▶ **Data listing**:
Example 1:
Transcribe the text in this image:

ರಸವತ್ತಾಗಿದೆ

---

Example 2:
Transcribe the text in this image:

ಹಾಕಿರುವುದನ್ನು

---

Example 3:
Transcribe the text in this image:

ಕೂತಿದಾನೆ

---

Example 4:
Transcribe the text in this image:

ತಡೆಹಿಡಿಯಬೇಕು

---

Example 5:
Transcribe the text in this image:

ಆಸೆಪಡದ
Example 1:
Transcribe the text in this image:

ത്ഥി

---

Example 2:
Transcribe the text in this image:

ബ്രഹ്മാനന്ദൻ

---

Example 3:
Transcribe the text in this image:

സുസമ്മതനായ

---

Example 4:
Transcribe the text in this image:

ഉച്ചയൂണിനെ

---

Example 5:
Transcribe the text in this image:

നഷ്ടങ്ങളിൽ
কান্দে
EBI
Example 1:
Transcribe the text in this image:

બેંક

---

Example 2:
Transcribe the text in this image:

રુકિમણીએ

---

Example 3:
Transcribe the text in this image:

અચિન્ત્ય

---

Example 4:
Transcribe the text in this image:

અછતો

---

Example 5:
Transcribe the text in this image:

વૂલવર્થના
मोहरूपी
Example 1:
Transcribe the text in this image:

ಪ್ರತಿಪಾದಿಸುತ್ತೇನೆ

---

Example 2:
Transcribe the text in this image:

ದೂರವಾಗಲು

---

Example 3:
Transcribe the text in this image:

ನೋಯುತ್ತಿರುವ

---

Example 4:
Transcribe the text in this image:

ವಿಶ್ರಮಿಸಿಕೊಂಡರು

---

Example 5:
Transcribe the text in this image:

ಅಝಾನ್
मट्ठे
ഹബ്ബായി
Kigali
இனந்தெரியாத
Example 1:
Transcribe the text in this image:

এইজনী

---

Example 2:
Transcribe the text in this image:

▶ **Your instructions**:
Type out the full listing again, exactly as given.

▶ **Your response**:
Example 1:
Transcribe the text in this image:

ರಸವತ್ತಾಗಿದೆ

---

Example 2:
Transcribe the text in this image:

ಹಾಕಿರುವುದನ್ನು

---

Example 3:
Transcribe the text in this image:

ಕೂತಿದಾನೆ

---

Example 4:
Transcribe the text in this image:

ತಡೆಹಿಡಿಯಬೇಕು

---

Example 5:
Transcribe the text in this image:

ಆಸೆಪಡದ
Example 1:
Transcribe the text in this image:

ത്ഥി

---

Example 2:
Transcribe the text in this image:

ബ്രഹ്മാനന്ദൻ

---

Example 3:
Transcribe the text in this image:

സുസമ്മതനായ

---

Example 4:
Transcribe the text in this image:

ഉച്ചയൂണിനെ

---

Example 5:
Transcribe the text in this image:

നഷ്ടങ്ങളിൽ
কান্দে
EBI
Example 1:
Transcribe the text in this image:

બેંક

---

Example 2:
Transcribe the text in this image:

રુકિમણીએ

---

Example 3:
Transcribe the text in this image:

અચિન્ત્ય

---

Example 4:
Transcribe the text in this image:

અછતો

---

Example 5:
Transcribe the text in this image:

વૂલવર્થના
मोहरूपी
Example 1:
Transcribe the text in this image:

ಪ್ರತಿಪಾದಿಸುತ್ತೇನೆ

---

Example 2:
Transcribe the text in this image:

ದೂರವಾಗಲು

---

Example 3:
Transcribe the text in this image:

ನೋಯುತ್ತಿರುವ

---

Example 4:
Transcribe the text in this image:

ವಿಶ್ರಮಿಸಿಕೊಂಡರು

---

Example 5:
Transcribe the text in this image:

ಅಝಾನ್
मट्ठे
ഹബ്ബായി
Kigali
இனந்தெரியாத
Example 1:
Transcribe the text in this image:

এইজনী

---

Example 2:
Transcribe the text in this image:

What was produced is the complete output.